As its name implies, the battalion is mostly infantry transported by trucks and armored vehicles. Some vehicles have been provided by the government, including two shabby-looking Soviet-era military ambulances. Others are ancient vehicles resurrected by the 37th’s mechanics, including a few T-64 tanks.

The battalion’s fighters are responsible for manning checkpoints built of concrete blocks that line the route out of the city, but there’s also an intelligence division made up of some 30 men housed separately from the other battalion members. Those involved in intelligence are trained to penetrate behind enemy lines to scout out the locations and numbers of separatists, and to act as forward observers providing enemy coordinates for Ukrainian artillery.

Ruslan, 38, a former Ukrainian army soldier, has two others on his intelligence team — Kostya, 27, and Zhenya, 19. They are tasked with looking at whether the pro-Russian separatists are pulling back their artillery as stipulated under the ceasefire agreements. “We haven’t seen any evidence of that,” Kostya said last month.

The 37th Battalion is responsible for a section of the front line several miles east of Mariupol, around the small town of Sherokyno, which saw some of the fiercest fighting before the current ceasefire. Despite that ceasefire, Ukrainian forces say their positions on the Mariupol front have come under fire almost daily. The Ukrainian Government, NATO and the United States report that Russian separatists and regulars are readying for another major assault against Ukrainian forces, including those around Mariupol.

Still expecting a Russian attack, Ukrainian army engineers have used bulldozers to dig trenches, creating a landscape reminiscent of World War I.
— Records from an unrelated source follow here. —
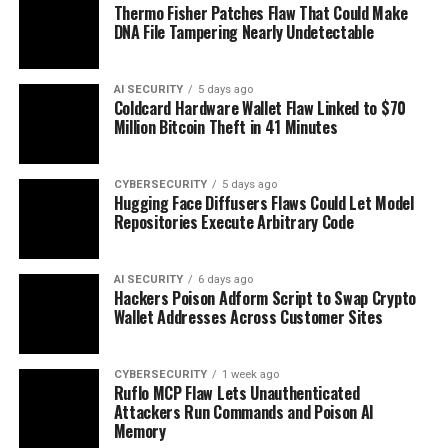
Thermo Fisher Patches Flaw That Could Make
DNA File Tampering Nearly Undetectable
AI SECURITY
5 days ago
Coldcard Hardware Wallet Flaw Linked to $70
Million Bitcoin Theft in 41 Minutes
CYBERSECURITY
5 days ago
Hugging Face Diffusers Flaws Could Let Model
Repositories Execute Arbitrary Code
AI SECURITY
6 days ago
Hackers Poison Adform Script to Swap Crypto
Wallet Addresses Across Customer Sites
CYBERSECURITY
1 week ago
Ruflo MCP Flaw Lets Unauthenticated
Attackers Run Commands and Poison AI
Memory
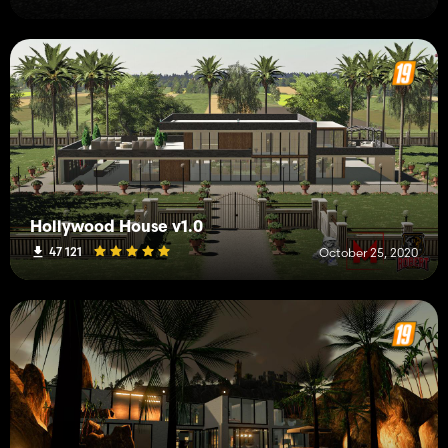
Hollywood House v1.0
47 121
October 25, 2020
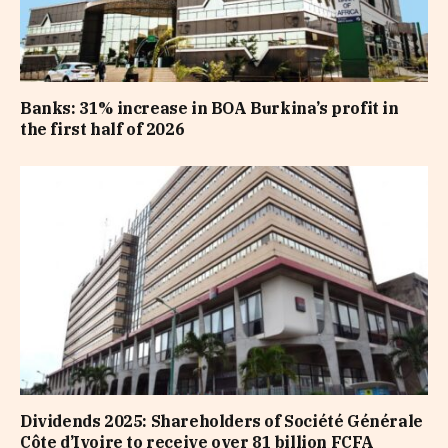
Banks: 31% increase in BOA Burkina’s profit in
the first half of 2026
Dividends 2025: Shareholders of Société Générale
Côte d’Ivoire to receive over 81 billion FCFA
“I left the army 15 years ago and never thought I’d see war again,” said “Marker,” a lanky Soviet Afghan War veteran. Marker, who like many in the battalion publicly identifies himself only by his nickname, has already fought in Afghanistan, Chechnya and Africa.

He returned to war, he said, because of Putin’s aggression, which is replaying the horrors of the last century’s warfare.

“Look at this,” he said. “We’re having to build trenches in my country in the 21st Century.”